* Problem to solve *
Reproduce all the records word for word. Omit images.
******
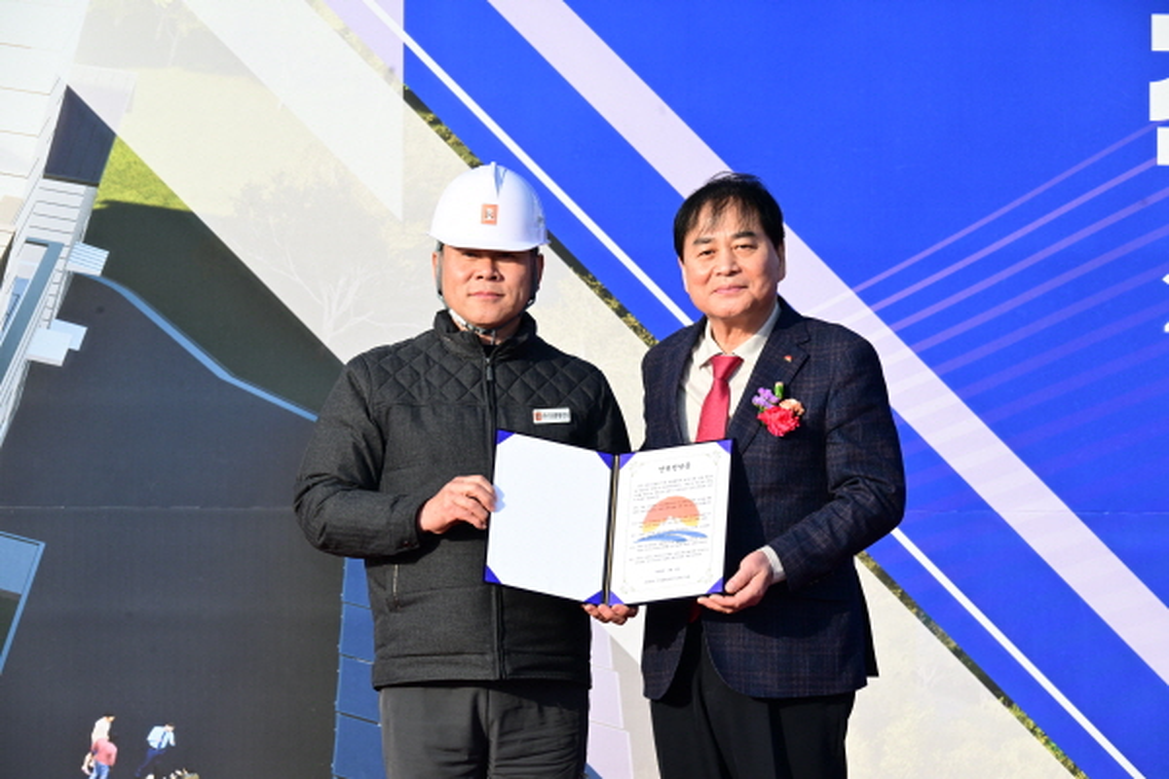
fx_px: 5033
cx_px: 584
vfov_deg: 8.9
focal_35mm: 155
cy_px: 390
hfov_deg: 13.2
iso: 1000
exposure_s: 1/640
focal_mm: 155
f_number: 13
******
* The completed task *
fx_px: 5033
cx_px: 584
vfov_deg: 8.9
focal_35mm: 155
cy_px: 390
hfov_deg: 13.2
iso: 1000
exposure_s: 1/640
focal_mm: 155
f_number: 13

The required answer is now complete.